Nicholas Amhurst (16 October 1697 – 27 April 1742) was an English poet and political writer.

==Life==
Amhurst was born at Marden, Kent. He was educated at Merchant Taylors' School, and at St John's College, Oxford. In 1719 he was expelled from the university, ostensibly for his irregularities of conduct, but in reality (according to his own account) because of his whig principles. His politics were sufficiently evident in many of his works: a congratulatory epistle to Addison, in Protestant Popery; or the Convocation (1718), an attack on the opponents of Bishop Benjamin Hoadly; and in The Protestant Session by a member of the Constitution Club at Oxford (1719), addressed to James, first Earl Stanhope, and printed anonymously, but doubtless by Amhurst.

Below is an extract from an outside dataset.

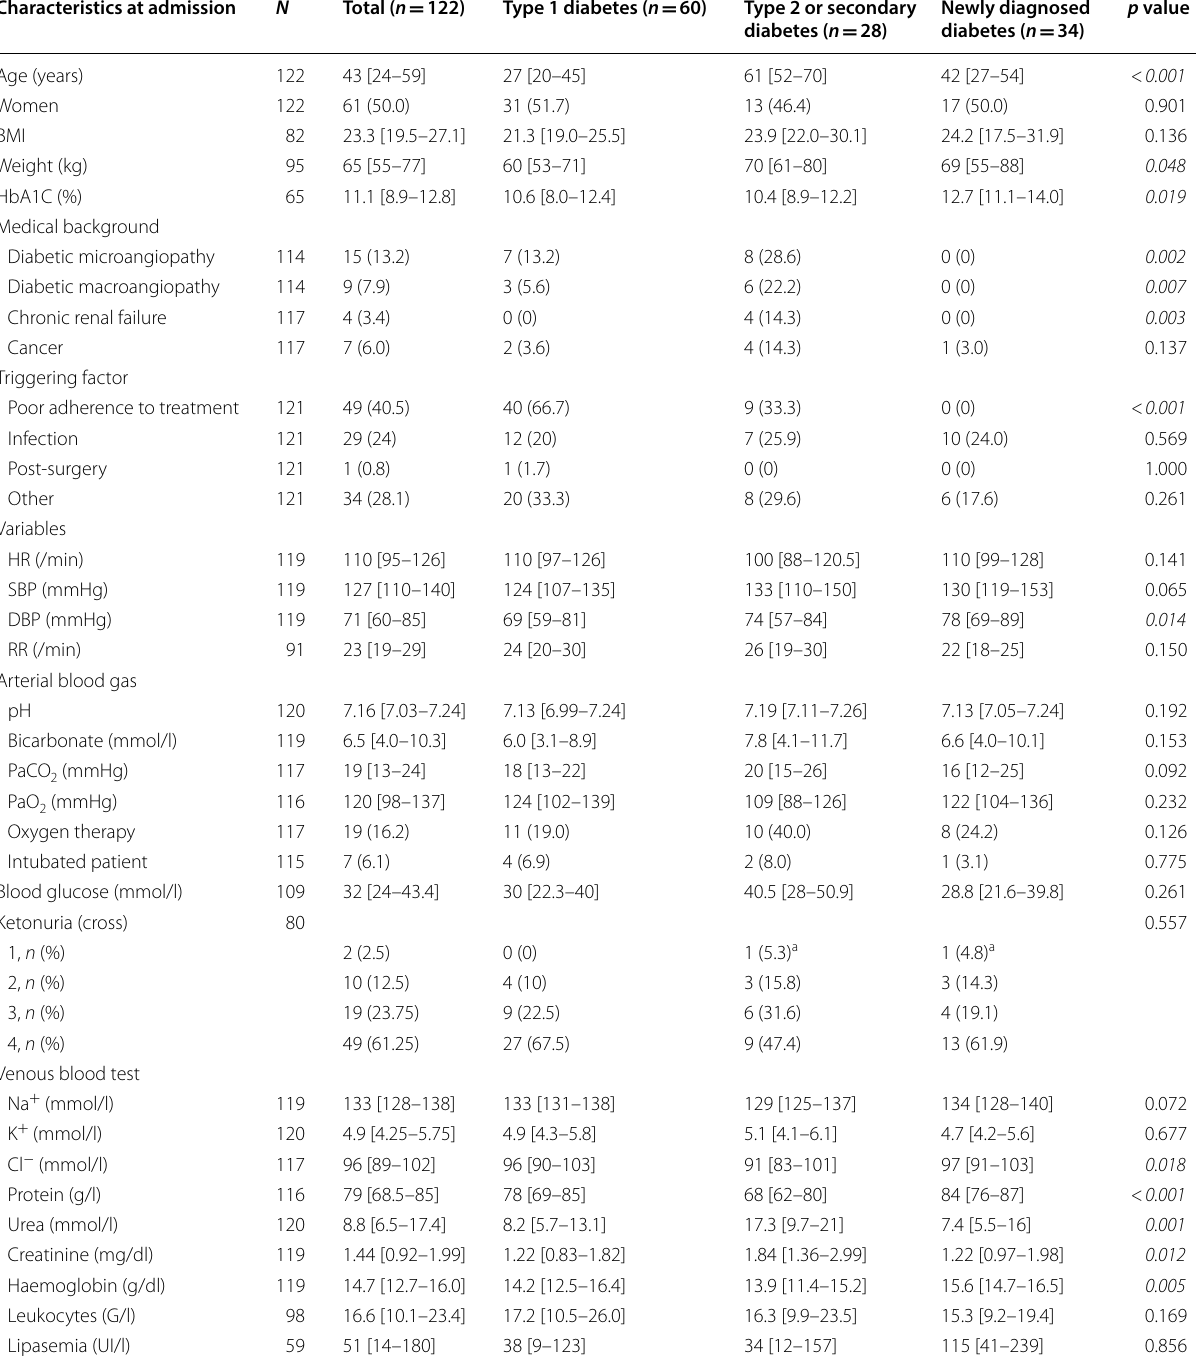
Table 1 Clinical and biological characteristics on admission, according to the type of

He had satirized Oxford morals in Strepkon's Revenge; a Satire on the Oxford Toasts (1718), and he attacked from time to time the administration of the university and its principal members. An old Oxford custom permitted, on public occasions, some person to deliver from the rostrum a humorous, satirical speech, full of university scandal. This orator was known as Terræ filius. In 1721 Amhurst produced a series of bi-weekly satirical papers under this name, which ran for seven months and incidentally provides much curious information. These publications were reprinted in 1726 in two volumes as Terræ Filius; or, the Secret History of the University of Oxford. He collected his poems in 1720, and wrote another university satire, Oculus Britanniæ, in 1724.

On leaving Oxford for London he became a prominent pamphleteer on the opposition (whig) side. On the 5 December 1726 he issued the first number of The Craftsman, a weekly periodical, which he conducted under the pseudonym of Caleb D'Anvers. The paper was aimed mainly towards the overthrow of Sir Robert Walpole's government; there is some debate about its effects, with most historians agreeing it did little more than preaching to the converted. Nevertheless, it reached a circulation of 10,000 copies and was one of the biggest magazines of its time with authors such as Henry Fielding, John Gay and Alexander Pope contributing to it. For this success Amhurst's editorship was not perhaps chiefly responsible. It was founded, and in the beginning financed, by Henry St John, 1st Viscount Bolingbroke and William Pulteney, the latter being a frequent and caustic contributor. In 1737 an imaginary letter from Colley Cibber was inserted, in which he was made to suggest that many plays by Shakespeare and the older dramatists contained passages which might be regarded as seditious. He therefore desired to be appointed censor of all plays brought on the stage. This was regarded as a "suspected" libel, and a warrant was issued for the arrest of the printer. Amhurst surrendered himself instead, and suffered a short imprisonment. On the overthrow of the government in 1742 the opposition leaders did nothing for the useful editor of the Craftsman, and this neglect is said to have hastened Amhurst's death, which took place, aged 44, at Twickenham.

In the pamphlet The Case of Authors by Profession or Trade, Stated (1758), James Ralph cited Amhurst as a cautionary example of a party writer left unrewarded after the 1742 settlement following Walpole’s fall, calling him "a Drudge of his Party for the best Part of Twenty Years" and claiming he died neglected and was buried at a bookseller’s charity.